* PASSAGE PROVIDED *
▬▬▬▬▬▬
Multiboot cables are limited to about 256KB of data and naturally need a device (basically going to be a PC, there are some things for gamecube and standalone devices but don't).
I am not aware of any being sold these days so build your own
http://problemkaputt.de/gbatek.htm#auxxboopctogbamultibootcable
https://web.archive.org/web/20150810222526/http://reinerziegler.de/GBA/gba.htm#Multiboot
https://web.archive.org/web/20150810170955/http://www.devrs.com/gba/files/mbv2faqs.php

The main bonuses to them are theoretically quicker if you are testing out code (though eject SD card, shove into reader, copy files is plenty quick) and ability to have your GBA speak to your PC (said code might take in info/data from the PC beyond that) which for 99% of people means you can use your GBA as a PC controller if for some reason you want to do that (they are nice to hold but why I would when I have any number of other controllers I don't know, some like to emulate GBA on PC and control as though they were though).

Flash carts...
They have existed for a very long time (possibly longer than emulation but it is months at best) and other than the very first ones and supercards (and clones thereof, cyclops doing one) then if it fits on the cart itself it will run it bug for bug compatible with all but about 9 ROMs, 7 of which have patches that do most things for most people,
https://gbatemp.net/threads/buying-a-gba-flash-cart-in-2013.341203/page-18#post-4756995 for the list of trouble games and fixes.

Like with most things you can categorise them in any number of ways but I will attempt one here.

1) Very oldest stuff. If you ever see speed patches and such it is probably for these (or supercards but more on those later). Avoid and frankly you will be hard pressed to find it.

2) NOR era. The GBA read speed for ROM data is actually really quite high for the time and necessitates fast memory to run it. This might even trouble SD cards (which are basically NAND memory) today, certainly did at the time. The main solution other than RAM (more on that next) which has the problem of being small, expensive and needing power to keep its data is NOR memory, which is expensive per megabyte, has some quirks that limit useful maximum sizes and the like.
These will tend to come with either cradles/linkers in which to put the carts to write to/read from (which is also a nice way to dump GBA games) or custom cables that plug into the cart or are the special twist on the multiboot stuff above, probably going to need a Windows XP machine (or virtual machine) to sort them. Some limited options for some carts if you have a DS/DS lite and DS flash cart to write things.

3) NAND era.
Rather later in the GBA lifetime (the DS would hit not so very long after) there came these.
Rather than trying to add more and more NOR they opted for RAM and a big chunk of NAND.
The EZFlash 3 (different to the 3 in 1 we cover shortly) being the main reference point for most, though the G6 also features here.

4) DS GBA slot era.
▬▬▬▬▬▬
* PROVIDED MATERIAL *
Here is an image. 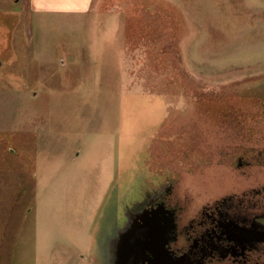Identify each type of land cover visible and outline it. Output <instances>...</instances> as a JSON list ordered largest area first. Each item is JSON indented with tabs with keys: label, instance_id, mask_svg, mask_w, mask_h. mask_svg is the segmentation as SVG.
▬▬▬▬▬▬
* TASK REQUIREMENTS *
1: In the GBA flash cart post:
(a) About how much data are multiboot cables limited to?
(b) What three drawbacks does it give for RAM?
(c) Which cart is named as the main reference point for most people in the NAND era?
2: Can you repeat everything in the GBA flash cart post from "2) NOR era." down to "and the like."?
Work from the GBA flash cart post alone.

* LIST OF SOLUTIONS *
1:
(a) About 256KB.
(b) It is small, expensive, and needs power to keep its data.
(c) The EZFlash 3.

2:
2) NOR era. The GBA read speed for ROM data is actually really quite high for the time and necessitates fast memory to run it. This might even trouble SD cards (which are basically NAND memory) today, certainly did at the time. The main solution other than RAM (more on that next) which has the problem of being small, expensive and needing power to keep its data is NOR memory, which is expensive per megabyte, has some quirks that limit useful maximum sizes and the like.